Work to complete: What is needed is an exact copy of the data that follows.

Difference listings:
▽

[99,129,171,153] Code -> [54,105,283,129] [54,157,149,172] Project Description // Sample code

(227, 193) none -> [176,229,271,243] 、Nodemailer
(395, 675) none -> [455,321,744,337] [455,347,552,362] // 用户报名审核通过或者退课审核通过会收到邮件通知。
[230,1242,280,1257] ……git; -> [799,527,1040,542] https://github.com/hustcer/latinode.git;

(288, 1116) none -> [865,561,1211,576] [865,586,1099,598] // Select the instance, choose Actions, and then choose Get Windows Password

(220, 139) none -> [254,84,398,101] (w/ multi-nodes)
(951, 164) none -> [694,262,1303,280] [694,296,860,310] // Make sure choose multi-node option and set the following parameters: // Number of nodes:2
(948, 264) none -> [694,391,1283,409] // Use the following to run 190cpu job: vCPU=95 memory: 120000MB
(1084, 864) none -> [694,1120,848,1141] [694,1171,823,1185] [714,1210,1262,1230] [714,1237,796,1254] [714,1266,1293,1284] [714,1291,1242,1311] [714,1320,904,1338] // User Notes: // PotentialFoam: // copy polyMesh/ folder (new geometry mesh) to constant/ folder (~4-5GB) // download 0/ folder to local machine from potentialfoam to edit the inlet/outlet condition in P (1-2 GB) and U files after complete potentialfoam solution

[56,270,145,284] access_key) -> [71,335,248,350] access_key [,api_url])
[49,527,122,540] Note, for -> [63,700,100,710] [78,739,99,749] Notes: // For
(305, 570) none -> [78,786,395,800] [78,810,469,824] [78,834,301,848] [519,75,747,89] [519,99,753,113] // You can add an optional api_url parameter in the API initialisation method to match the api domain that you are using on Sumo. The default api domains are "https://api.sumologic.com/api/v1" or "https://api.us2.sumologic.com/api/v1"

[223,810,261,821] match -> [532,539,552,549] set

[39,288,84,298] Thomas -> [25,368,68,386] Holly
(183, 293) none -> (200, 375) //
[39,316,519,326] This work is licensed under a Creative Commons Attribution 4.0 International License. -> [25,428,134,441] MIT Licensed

△

Solution for this task:
[99,129,171,153] Code -> [54,105,283,129] [54,157,149,172] Project Description // Sample code

(227, 193) none -> [176,229,271,243] 、Nodemailer
(395, 675) none -> [455,321,744,337] [455,347,552,362] // 用户报名审核通过或者退课审核通过会收到邮件通知。
[230,1242,280,1257] ……git; -> [799,527,1040,542] https://github.com/hustcer/latinode.git;

(288, 1116) none -> [865,561,1211,576] [865,586,1099,598] // Select the instance, choose Actions, and then choose Get Windows Password

(220, 139) none -> [254,84,398,101] (w/ multi-nodes)
(951, 164) none -> [694,262,1303,280] [694,296,860,310] // Make sure choose multi-node option and set the following parameters: // Number of nodes:2
(948, 264) none -> [694,391,1283,409] // Use the following to run 190cpu job: vCPU=95 memory: 120000MB
(1084, 864) none -> [694,1120,848,1141] [694,1171,823,1185] [714,1210,1262,1230] [714,1237,796,1254] [714,1266,1293,1284] [714,1291,1242,1311] [714,1320,904,1338] // User Notes: // PotentialFoam: // copy polyMesh/ folder (new geometry mesh) to constant/ folder (~4-5GB) // download 0/ folder to local machine from potentialfoam to edit the inlet/outlet condition in P (1-2 GB) and U files after complete potentialfoam solution

[56,270,145,284] access_key) -> [71,335,248,350] access_key [,api_url])
[49,527,122,540] Note, for -> [63,700,100,710] [78,739,99,749] Notes: // For
(305, 570) none -> [78,786,395,800] [78,810,469,824] [78,834,301,848] [519,75,747,89] [519,99,753,113] // You can add an optional api_url parameter in the API initialisation method to match the api domain that you are using on Sumo. The default api domains are "https://api.sumologic.com/api/v1" or "https://api.us2.sumologic.com/api/v1"

[223,810,261,821] match -> [532,539,552,549] set

[39,288,84,298] Thomas -> [25,368,68,386] Holly
(183, 293) none -> (200, 375) //
[39,316,519,326] This work is licensed under a Creative Commons Attribution 4.0 International License. -> [25,428,134,441] MIT Licensed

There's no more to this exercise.